The effect of the silica fume content and W/B ratio on the rheological properties of CSHWMs was investigated, and the following conclusions can be drawn:

• When the silica fume content was 15% or below, the change of the silica fume content did not cause a significant change of the yield stress. When the silica fume content was higher than 15%, the yield stress increased sharply as the silica fume content increased. With increasing silica fume content, the plastic viscosity and hysteresis loop area first decreased and then increased.

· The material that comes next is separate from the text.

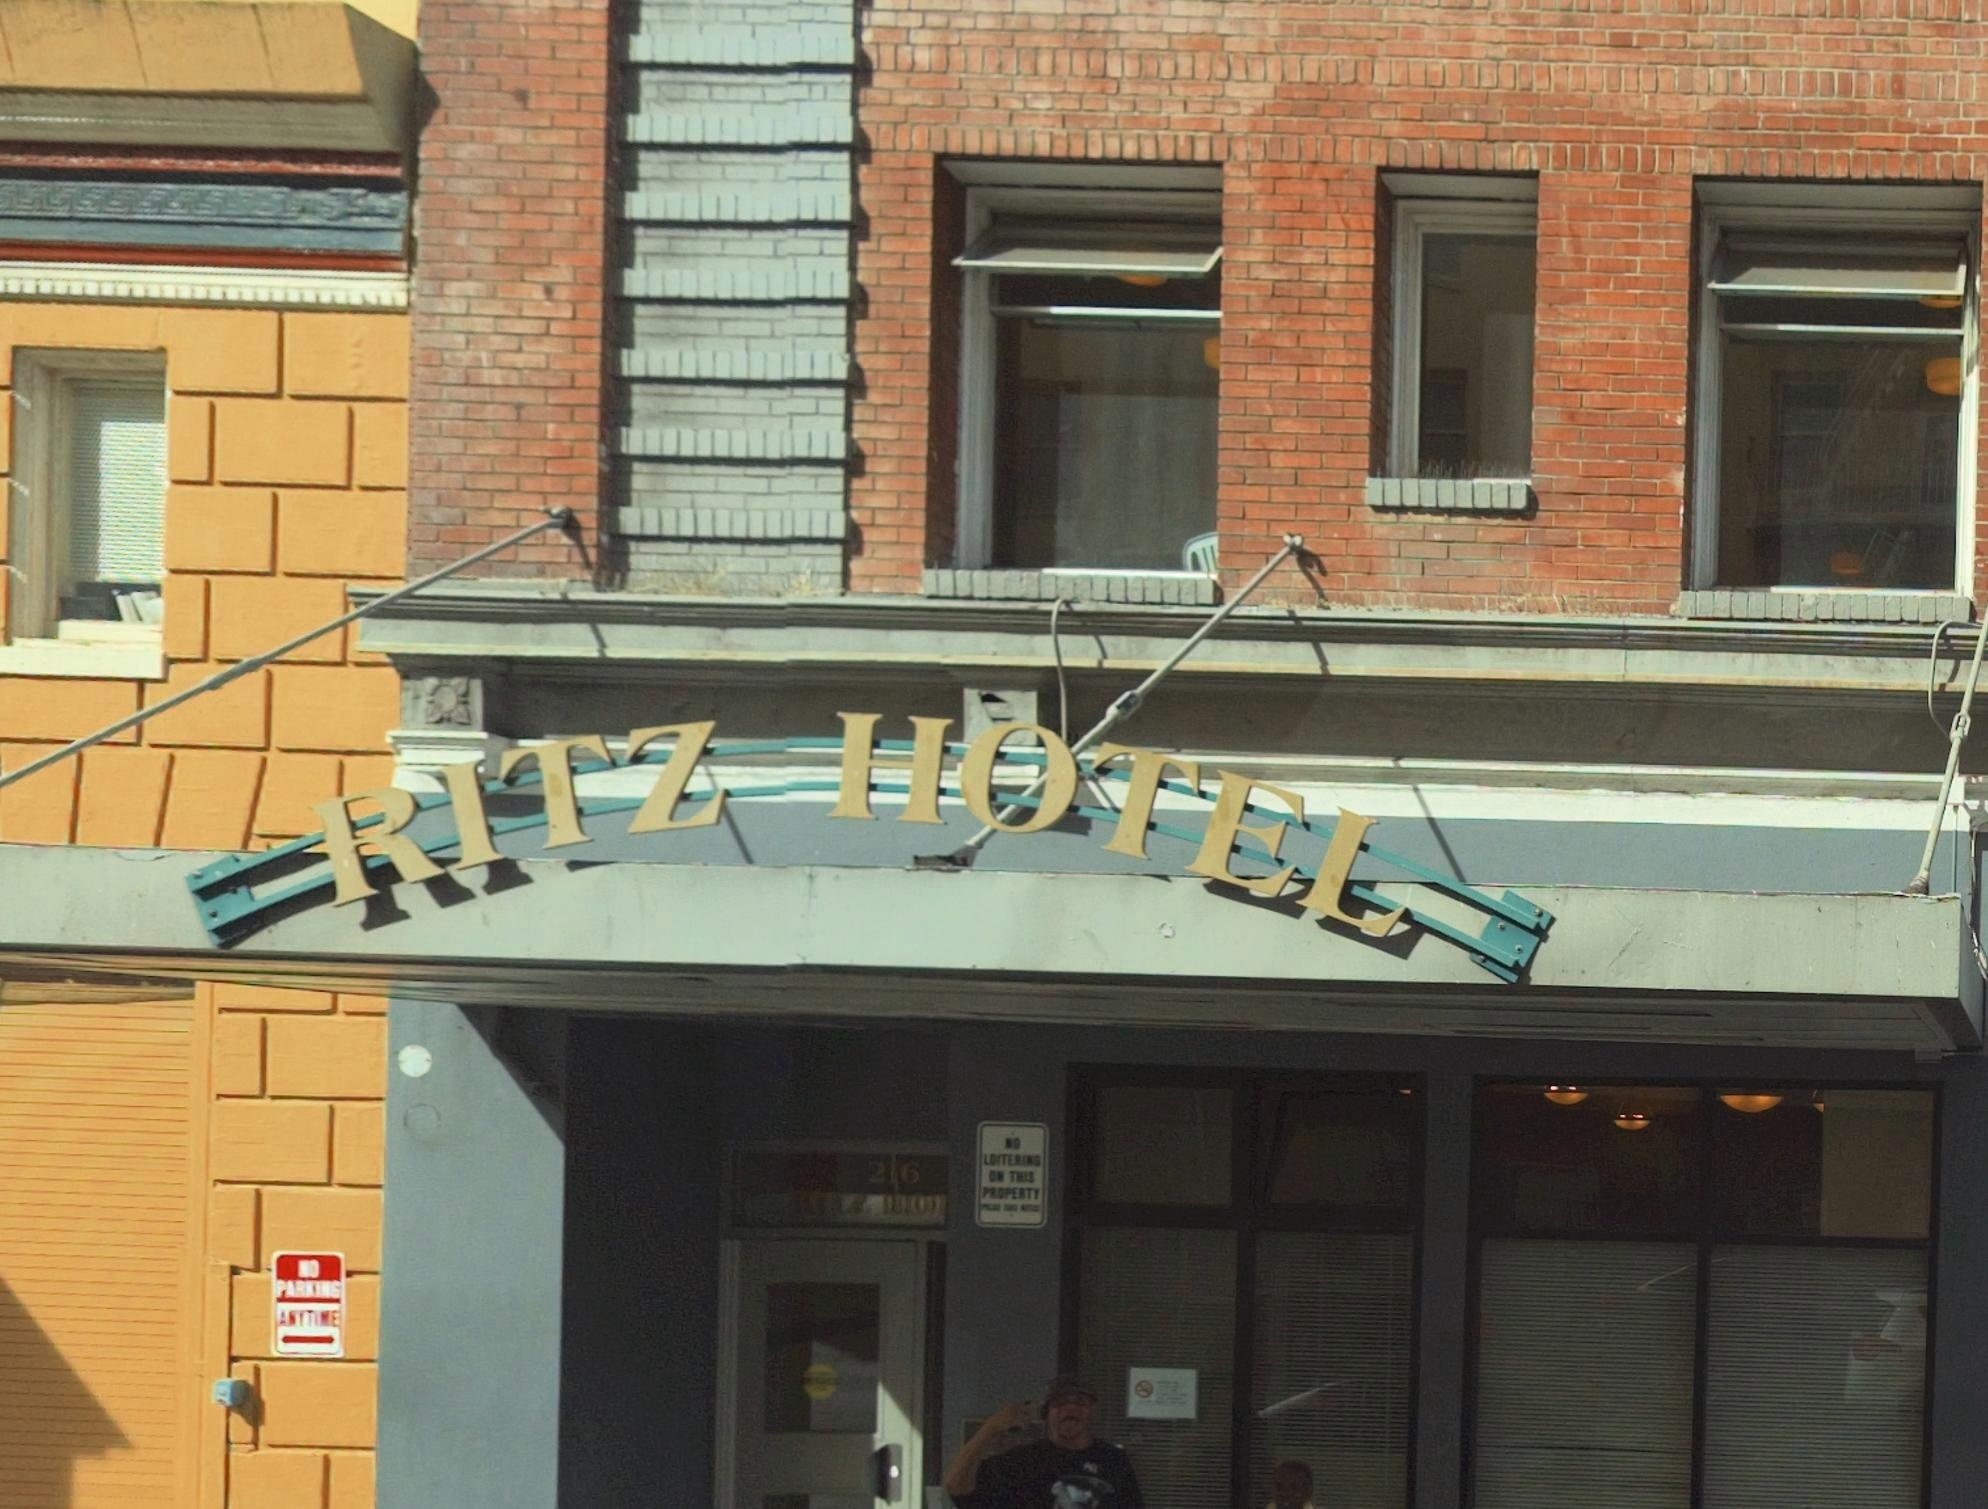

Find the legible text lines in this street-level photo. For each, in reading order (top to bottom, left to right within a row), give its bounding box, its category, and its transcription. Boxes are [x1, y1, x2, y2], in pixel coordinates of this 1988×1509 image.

• The effect of the water-film thickness on the yield strength and plastic viscosity was smaller than that of friction. As the W/B ratio increased, the plastic viscosity and yield stress rapidly decreased.
• Among the linear Bingham, modified Bingham, and Herschel–Bulkley models, the Herschel–Bulkley model is the most suitable for CSHWMs. The shear-thickening behavior decreased with increasing silica fume content. When the silica fume content was less than 10%, the CSHWM with a W/B ratio of 0.19 or 0.23 was a dilatant fluid with shear-thickening characteristics. When the silica fume content was greater than 15%, the CSHWM was a pseudoplastic fluid with shear-thinning characteristics. When the silica fume content was 10–15%, the yield stress was close to 0, and the CSHWM was a linear Newtonian fluid.
• The values of the yield stress and plastic viscosity fitted by different rheological models differed for the same CSHWM.